5 Things I Learned at AARC Congress 2015 to Make Me a Better Educator

Janelle Gardiner, left, and Esther Brobbey at AARC Congress 2015Janelle Gardiner, left, and Esther Brobbey

By Janelle Gardiner, DHSc, RRT, AE-C

I have been fortunate to attend both the AARC International Respiratory Convention & Exhibition and Summer Forum for quite a few years now. It seems each time I come away with a renewed energy and enthusiasm for respiratory therapy, both as a therapist and as an educator. This year was no different.

Counting down in true David Letterman fashion, I want to share with you the top five things I learned at AARC Congress 2015 to make me a better educator.

At #5 are the things I learned about accreditation, inter-rater reliability, process improvement, and developing employable graduates from the panel presenters at “Tell Me Something I Should Know: Current and Future Issues Impacting Respiratory Care Educators.”

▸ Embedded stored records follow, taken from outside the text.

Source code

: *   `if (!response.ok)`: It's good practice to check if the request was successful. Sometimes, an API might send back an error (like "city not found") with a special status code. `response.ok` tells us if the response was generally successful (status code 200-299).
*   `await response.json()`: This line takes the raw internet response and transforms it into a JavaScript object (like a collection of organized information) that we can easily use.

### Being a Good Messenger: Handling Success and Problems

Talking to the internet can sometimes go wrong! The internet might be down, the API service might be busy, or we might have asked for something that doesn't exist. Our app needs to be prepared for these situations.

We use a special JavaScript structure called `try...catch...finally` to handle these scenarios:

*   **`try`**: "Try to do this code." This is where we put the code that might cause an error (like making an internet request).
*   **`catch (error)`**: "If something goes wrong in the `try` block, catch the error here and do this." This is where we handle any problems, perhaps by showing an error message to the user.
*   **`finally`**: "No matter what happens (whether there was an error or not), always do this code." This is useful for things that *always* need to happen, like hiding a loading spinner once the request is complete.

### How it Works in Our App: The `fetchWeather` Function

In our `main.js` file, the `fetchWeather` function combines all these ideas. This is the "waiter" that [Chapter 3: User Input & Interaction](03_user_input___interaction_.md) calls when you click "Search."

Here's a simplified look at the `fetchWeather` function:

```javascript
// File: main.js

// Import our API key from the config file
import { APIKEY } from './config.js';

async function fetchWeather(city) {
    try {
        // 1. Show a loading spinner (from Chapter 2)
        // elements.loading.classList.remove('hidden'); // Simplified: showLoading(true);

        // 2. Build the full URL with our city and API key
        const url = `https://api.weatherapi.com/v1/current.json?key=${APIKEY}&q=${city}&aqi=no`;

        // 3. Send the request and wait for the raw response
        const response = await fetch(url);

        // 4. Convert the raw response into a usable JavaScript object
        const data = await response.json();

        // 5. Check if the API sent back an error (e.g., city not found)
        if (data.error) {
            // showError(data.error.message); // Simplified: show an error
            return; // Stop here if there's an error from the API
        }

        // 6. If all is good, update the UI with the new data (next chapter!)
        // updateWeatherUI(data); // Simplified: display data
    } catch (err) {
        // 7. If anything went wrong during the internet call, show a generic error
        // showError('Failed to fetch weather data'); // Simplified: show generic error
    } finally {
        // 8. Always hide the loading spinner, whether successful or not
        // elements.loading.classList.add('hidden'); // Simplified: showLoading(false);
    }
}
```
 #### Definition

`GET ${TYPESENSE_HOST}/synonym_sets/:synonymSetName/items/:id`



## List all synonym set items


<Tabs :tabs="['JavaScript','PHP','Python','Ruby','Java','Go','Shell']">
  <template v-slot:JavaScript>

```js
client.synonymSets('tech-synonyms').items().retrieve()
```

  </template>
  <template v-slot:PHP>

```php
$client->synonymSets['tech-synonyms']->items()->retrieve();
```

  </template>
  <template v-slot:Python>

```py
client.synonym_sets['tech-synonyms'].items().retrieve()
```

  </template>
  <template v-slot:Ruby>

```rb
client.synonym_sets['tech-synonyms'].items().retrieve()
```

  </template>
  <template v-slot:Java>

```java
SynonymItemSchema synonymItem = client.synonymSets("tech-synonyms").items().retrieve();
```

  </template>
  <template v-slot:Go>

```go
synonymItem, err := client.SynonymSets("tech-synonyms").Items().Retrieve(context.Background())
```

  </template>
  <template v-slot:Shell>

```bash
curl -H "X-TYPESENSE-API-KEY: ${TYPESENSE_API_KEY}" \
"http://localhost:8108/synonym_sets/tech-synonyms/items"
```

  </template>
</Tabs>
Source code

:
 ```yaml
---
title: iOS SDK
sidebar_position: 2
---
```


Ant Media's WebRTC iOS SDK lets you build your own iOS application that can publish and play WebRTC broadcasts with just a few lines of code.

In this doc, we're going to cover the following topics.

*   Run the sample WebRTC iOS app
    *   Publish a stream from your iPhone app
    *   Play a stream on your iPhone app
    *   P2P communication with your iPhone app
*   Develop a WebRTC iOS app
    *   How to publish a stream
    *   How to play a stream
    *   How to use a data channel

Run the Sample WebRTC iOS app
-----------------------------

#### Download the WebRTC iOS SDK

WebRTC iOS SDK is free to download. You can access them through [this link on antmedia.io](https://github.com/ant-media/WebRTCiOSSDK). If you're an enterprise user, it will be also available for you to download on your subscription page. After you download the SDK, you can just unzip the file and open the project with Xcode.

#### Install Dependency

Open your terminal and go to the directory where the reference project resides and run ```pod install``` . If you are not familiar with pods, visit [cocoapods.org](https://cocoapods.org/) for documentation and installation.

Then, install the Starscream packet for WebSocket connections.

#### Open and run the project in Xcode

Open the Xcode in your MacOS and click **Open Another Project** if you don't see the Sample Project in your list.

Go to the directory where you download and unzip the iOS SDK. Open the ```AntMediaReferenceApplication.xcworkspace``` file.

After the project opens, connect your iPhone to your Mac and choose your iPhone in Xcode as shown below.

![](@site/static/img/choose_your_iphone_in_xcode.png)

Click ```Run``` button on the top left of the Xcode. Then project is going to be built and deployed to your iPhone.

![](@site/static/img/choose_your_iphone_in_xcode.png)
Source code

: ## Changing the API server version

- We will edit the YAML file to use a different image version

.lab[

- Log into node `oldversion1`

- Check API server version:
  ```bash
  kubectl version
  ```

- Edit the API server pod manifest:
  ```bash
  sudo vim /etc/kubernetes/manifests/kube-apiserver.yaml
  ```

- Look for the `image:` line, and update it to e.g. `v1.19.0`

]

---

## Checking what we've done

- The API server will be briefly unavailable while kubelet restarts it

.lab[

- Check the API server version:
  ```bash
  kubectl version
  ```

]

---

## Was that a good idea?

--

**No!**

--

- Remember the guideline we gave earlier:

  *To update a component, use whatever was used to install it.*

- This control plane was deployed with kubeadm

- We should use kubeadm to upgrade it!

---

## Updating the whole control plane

#4 comes from Diane Oldfather, MEd, RRT. She discussed “Planting the Seed: Education Strategies to Cultivate Engaged Students.” I am using some of her suggestions to continue to develop leadership skills and nurture confidence in my students.

#3 is what I learned from Brady Scott, MS, RRT-ACCS, FAARC, in “Simulation in Clinical Respiratory Care: Teaching, Testing, Trials, and Tribulations.” His presentation gave me some ideas of different ways I can improve the use of simulation for both teaching and testing my students.

The #2 thing I learned is students can be good teachers. I asked a couple of students to attend the Student Seminar and listen to what was said with the intent to share some of the things they learned with their peers upon their return back home. They were fortunate enough to learn about “Acquiring Your Credential” from Bill Galvin, MEd, RRT, FAARC. They also benefited from Dana Evans, MHA, RRT-NPS, as she taught them “How to Lose a Job Before You’re Hired.”

And the #1 thing I learned at AARC Congress 2015 to make a better educator is that I can instill in my students and patients the “who are you to tell me what I can and can’t do” attitude. The closing ceremony with Amy Van Dyken was incredibly inspiring. I thoroughly enjoyed listening about her triumph despite many obstacles, big and small.

Thanks, AARC, for these great take-away lessons and many others.

Janelle Gardiner is an associate professor of respiratory care at Weber State University in Ogden, UT.